Method 3: BigQuery SQL

Data Analysts familiar with SQL can create a dataset using the CREATE SCHEMA statement.

Consider the example code given below that creates a dataset named SampleDataset along with the Default Table Expiration time in days and KMS(Cloud Key Management Service) Key. The KMS key is used to secure the newly created tables in this dataset unless a different key is provided at the time of creation.

 CREATE SCHEMA SampleDataset

 OPTIONS(

   default_table_expiration_days=2,

   default_kms_key_name=”projects/sample-project/locations/eu/keyRings/mykeyring/cryptoKeys/mykey”,

   labels=[(“label1″,”value1”),(“label2″,”value2”)]

 )

Method 4: IoT Cloud Tester

You can also use the IoT Cloud Tester application to create your BigQuery Dataset. Follow the easy steps given below to use this tool:

  • Step 1: Open your IoT Cloud Tester application and navigate to the BigQuery Tab > Datasets Tab.
  • Step 2: Click on the Add Dataset button. An Add Dataset window will pop up on your screen. Provide a unique Dataset Name for the Dataset ID and click on the Add button.

IoT Cloud Tester

  • Step 3: IoT Cloud Tester application will now make a POST request for creating the BigQuery Dataset. You can click on the Console button to check the request made where the Dataset ID is passed as a JSON Object.

JSON Object

  • Step 4: You can go to your Google Console to check if the required dataset has been created.
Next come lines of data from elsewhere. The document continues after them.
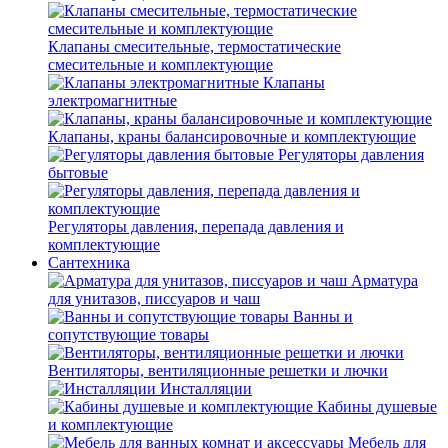
Клапаны смесительные, термостатические
смесительные и комплектующие
Клапаны
электромагнитные
Клапаны, краны балансировочные и комплектующие
Регуляторы давления
бытовые
Регуляторы давления, перепада давления и
комплектующие
Сантехника
Арматура
для унитазов, писсуаров и чаш
Ванны и
сопутствующие товары
Вентиляторы, вентиляционные решетки и лючки
Инсталляции
Кабины душевые
и комплектующие
Мебель для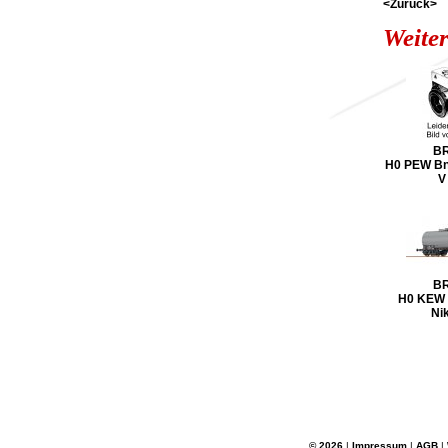
<Zurück>
Weiter
B
H0 PEW Bn
V
B
H0 KEW Z
Ni
© 2026
|
Impressum
|
AGB
|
API and Client LibrariesMethod 5: API and Client Libraries 

Owing to its flexibility, BigQuery allows you to create datasets using several client libraries such as C#, Go, Java, Node.js, PHP, Python & Ruby. You can also call the datasets. Insert method along with a defined dataset resource.

Conclusion

In this article, you have learned how to easily create BigQuery Dataset using 5 different methods. The Google Cloud Platform provides an easy-to-use Interface i.e the Google Cloud Console to perform the basic administrative tasks. You can also SQL, Bq commands, or programming languages like C#, Go, Java, Node.js, PHP, Python & Ruby to create your datasets.